• [YOUR INSTRUCTIONS] Turn the lines, from the start through the one containing "The Cost Beginning", into a numbered list, skipping blank lines and omitting the pictures.

• [SUPPLIED DATA]

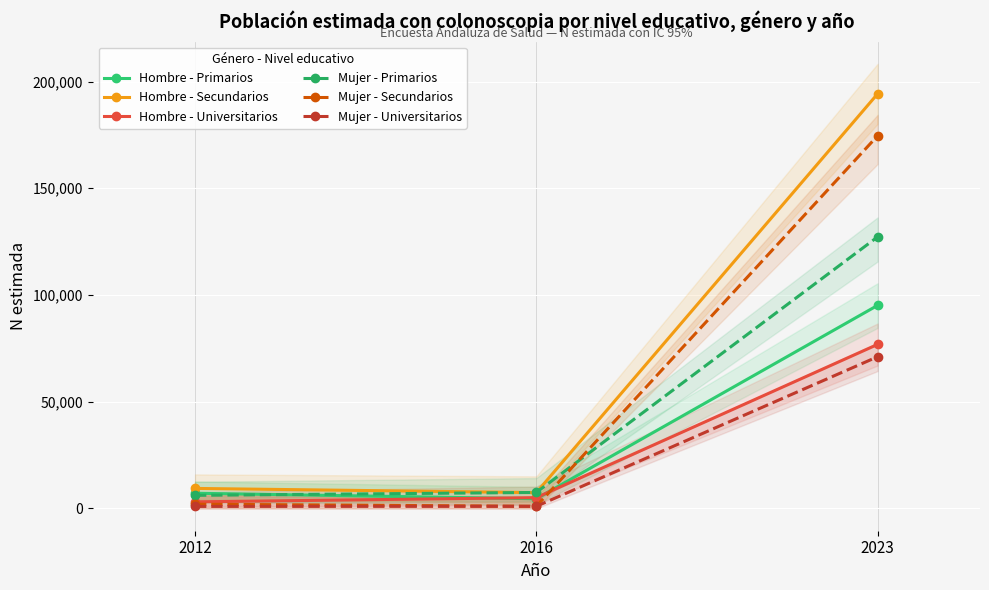

At which label does Mujer - Universitarios reach its peak?

2023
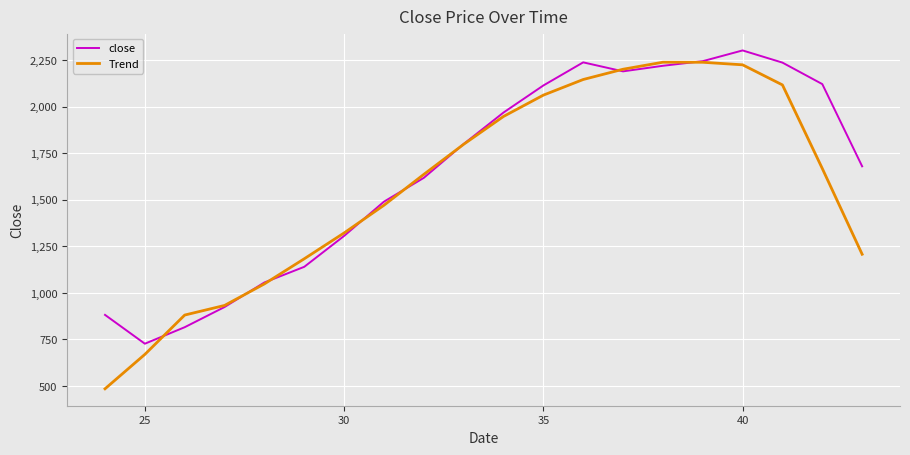

Which series has the widest spread of values?

Trend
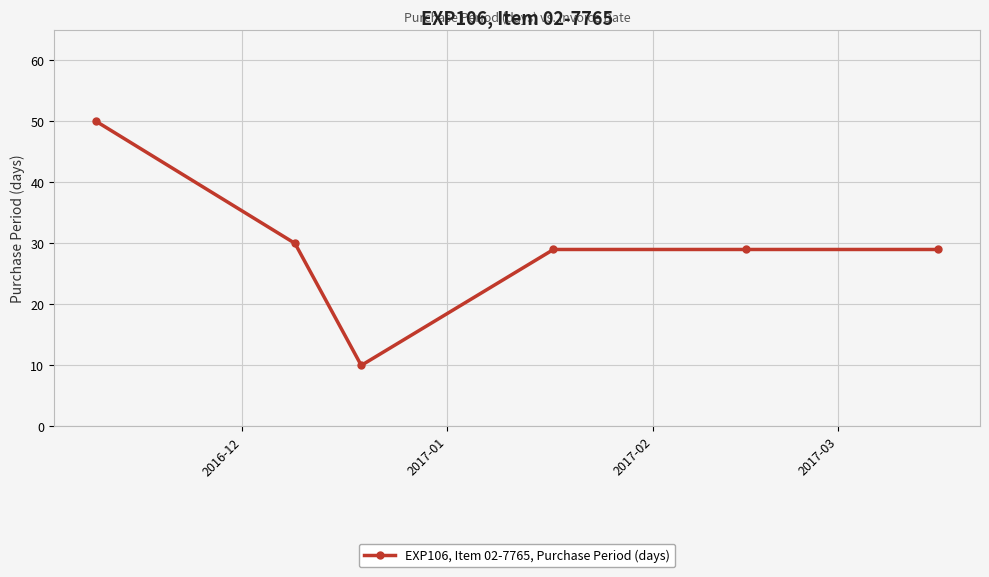

What is the difference between the maximum and second lowest values?

21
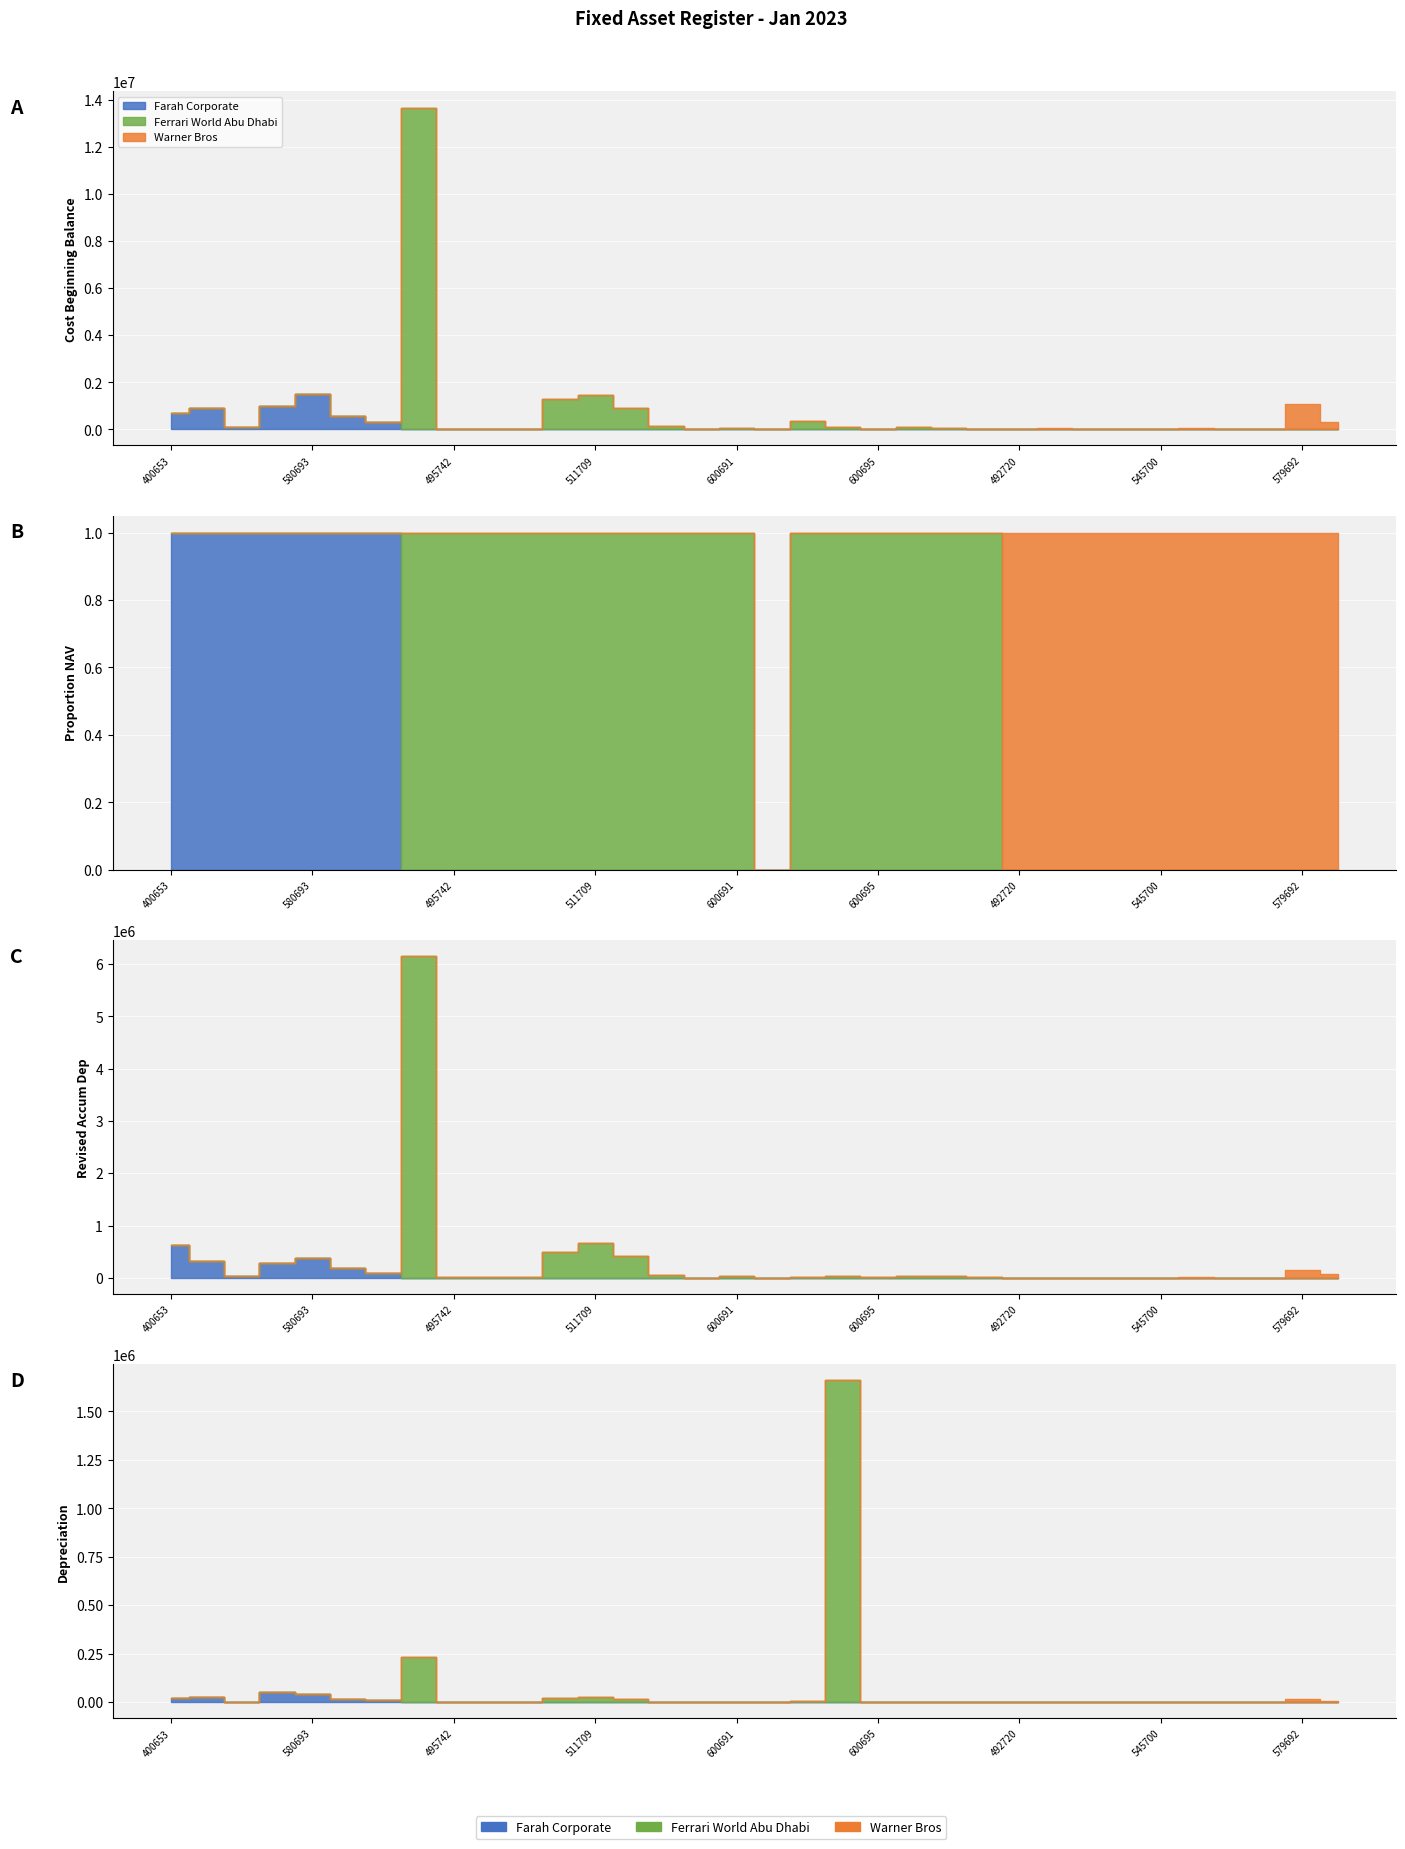

The Cost Beginning Balance series shows 41985.5 at 492721. True or false?

True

• [RESULT OF THE TASK]
1. At which label does Mujer - Universitarios reach its peak?
2. 2023
3. Which series has the widest spread of values?
4. Trend
5. What is the difference between the maximum and second lowest values?
6. 21
7. The Cost Beginning Balance series shows 41985.5 at 492721. True or false?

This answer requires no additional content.